As long as a project was aimed toward one of 17 United Nations Sustainable Development Goals or Grand Challenges (Engineering, Social Work, or DU), the fellows got the green light. Each was given the liberty to draw up their own self-guided experience.
With the help of a critical $5,000 stipend, the students set off on projects that included partnering with a Rwandan girls’ school, promoting the Nature Conservancy and collaborating with a leadership university in Mauritius.
“I think that’s what makes this [fellowship] different. It’s open to the entire university, totally discipline agnostic. We want to attract students from across the University. We don’t have a preference for what you're studying, we just care about tackling these global problems."Nina Sharma Managing director, Project X-ITE
In October, the fellows chatted with potential partners at The Social, an on-campus summit co-hosted by Project X-ITE, the Graduate School of Social Work and DU’s Barton Institute for Philanthropy and Social Enterprise. Over the course of two days, they had a chance to network with entrepreneurs, educators and community leaders, sharing their ideas for social innovation — ventures that serve the greater good.
Ellie Adelman, a GSSW student, spent her summer running a series of human-centered design workshops for Denver’s African Community Center. In the past, she had interned at the same center, managing the cases of refugees who were also single mothers. This time around, Adelman plugged in deeper, consulting with refugees to develop programming that met their needs.
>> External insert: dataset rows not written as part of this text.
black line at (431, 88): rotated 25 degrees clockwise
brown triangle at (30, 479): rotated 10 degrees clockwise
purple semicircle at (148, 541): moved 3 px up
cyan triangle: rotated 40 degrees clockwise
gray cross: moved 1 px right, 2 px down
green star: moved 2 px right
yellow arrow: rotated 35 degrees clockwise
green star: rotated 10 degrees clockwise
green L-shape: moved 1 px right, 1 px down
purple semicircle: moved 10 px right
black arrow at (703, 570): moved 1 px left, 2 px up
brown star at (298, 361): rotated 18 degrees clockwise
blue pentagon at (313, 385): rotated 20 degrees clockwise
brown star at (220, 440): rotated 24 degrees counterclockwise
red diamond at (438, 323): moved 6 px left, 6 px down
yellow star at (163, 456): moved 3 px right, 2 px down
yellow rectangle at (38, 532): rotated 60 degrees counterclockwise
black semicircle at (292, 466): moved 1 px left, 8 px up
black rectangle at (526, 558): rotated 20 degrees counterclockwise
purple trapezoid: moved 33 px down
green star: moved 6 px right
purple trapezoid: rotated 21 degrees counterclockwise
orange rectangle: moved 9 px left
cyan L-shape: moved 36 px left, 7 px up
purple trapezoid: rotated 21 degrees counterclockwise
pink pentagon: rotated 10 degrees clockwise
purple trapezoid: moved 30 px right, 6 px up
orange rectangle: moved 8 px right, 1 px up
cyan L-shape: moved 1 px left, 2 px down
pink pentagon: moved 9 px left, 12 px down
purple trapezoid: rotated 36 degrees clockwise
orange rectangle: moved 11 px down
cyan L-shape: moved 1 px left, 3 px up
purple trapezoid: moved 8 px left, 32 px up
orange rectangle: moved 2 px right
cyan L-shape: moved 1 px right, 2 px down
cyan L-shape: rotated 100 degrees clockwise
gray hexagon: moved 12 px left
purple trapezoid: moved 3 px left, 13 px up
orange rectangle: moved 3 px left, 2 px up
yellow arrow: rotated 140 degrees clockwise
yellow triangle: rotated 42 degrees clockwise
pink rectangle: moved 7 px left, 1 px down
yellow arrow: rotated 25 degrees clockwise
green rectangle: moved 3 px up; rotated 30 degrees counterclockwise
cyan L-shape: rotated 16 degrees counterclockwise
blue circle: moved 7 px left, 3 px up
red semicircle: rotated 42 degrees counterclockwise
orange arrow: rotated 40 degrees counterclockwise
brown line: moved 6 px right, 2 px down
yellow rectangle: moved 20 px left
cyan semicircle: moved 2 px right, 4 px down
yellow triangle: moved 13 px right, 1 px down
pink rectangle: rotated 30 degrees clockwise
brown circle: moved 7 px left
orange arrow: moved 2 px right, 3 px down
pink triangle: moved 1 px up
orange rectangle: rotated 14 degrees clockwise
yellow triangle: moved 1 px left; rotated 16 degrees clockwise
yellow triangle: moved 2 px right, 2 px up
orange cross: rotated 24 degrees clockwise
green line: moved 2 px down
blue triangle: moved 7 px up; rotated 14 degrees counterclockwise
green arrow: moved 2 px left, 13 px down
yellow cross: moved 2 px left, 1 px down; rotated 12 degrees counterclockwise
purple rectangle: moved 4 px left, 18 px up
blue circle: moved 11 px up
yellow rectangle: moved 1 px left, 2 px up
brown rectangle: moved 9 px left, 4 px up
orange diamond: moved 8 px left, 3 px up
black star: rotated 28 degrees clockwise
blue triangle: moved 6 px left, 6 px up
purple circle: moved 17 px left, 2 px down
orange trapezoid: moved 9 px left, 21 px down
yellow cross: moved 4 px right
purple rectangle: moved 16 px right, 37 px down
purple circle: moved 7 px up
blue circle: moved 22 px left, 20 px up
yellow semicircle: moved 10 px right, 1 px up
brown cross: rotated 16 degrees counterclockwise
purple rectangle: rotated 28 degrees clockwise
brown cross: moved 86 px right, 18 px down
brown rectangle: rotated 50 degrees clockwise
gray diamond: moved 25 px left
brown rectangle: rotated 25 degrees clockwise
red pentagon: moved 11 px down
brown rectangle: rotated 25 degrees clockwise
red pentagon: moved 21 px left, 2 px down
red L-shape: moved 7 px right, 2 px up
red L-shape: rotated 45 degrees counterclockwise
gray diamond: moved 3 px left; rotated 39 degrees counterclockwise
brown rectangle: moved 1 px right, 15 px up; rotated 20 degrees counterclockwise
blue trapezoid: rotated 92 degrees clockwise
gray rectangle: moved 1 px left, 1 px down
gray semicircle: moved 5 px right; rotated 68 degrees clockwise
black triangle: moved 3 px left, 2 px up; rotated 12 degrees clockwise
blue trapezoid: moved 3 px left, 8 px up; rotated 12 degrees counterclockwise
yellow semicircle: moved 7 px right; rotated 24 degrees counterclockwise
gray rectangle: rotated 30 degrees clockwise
“I think it was a good reminder of the importance of community input,” she says. “I feel like we tend to get so siloed. I was doing human-centered design work in one capacity, and then I came here and figured I’d do social work in a different capacity. To see the ways that those blend was really lucky.”
How did the CGIFs spend their summers?
Meanwhile, Sturm College of Law student Becky Stifter was in Boston, interning for Accion International. Stifter helped the nonprofit’s in-house legal team create a regulatory framework for developing countries looking to implement their own consumer-friendly financial-support systems for unemployed or low-income individuals. She researched what are known as “regulatory sandboxes,” where startups or other institutions can experiment with their new ideas.
“I’ve always had a passion for social entrepreneurship, and I was involved at the Barton Institute the previous year,” she says, “[but] I wouldn’t have been able to go to Boston and experience this internship without the fellowship. I feel like DU is a really unique campus in that it offers a lot of niche opportunities to students. I’ve always felt like even if the answer is no and you feel limited, the campus has really welcomed any suggestion.”
Upon their return to campus, the fellows made suggestions of their own. Along with feedback to improve the program, each reported back on the impact of their internship, sharing lessons they learned and ways in which they grew. With guidance from Project X-ITE, they will begin to explore postgraduate opportunities, connecting with mentors and community organizations along the way.
“Two or three of them have come out of the program with really great ideas for their own social enterprises,” Sharma says. “They were problems they didn’t know existed before, but now that they were embedded in these communities, they wanted to create solutions, which is the greatest thing we could have possibly asked for.”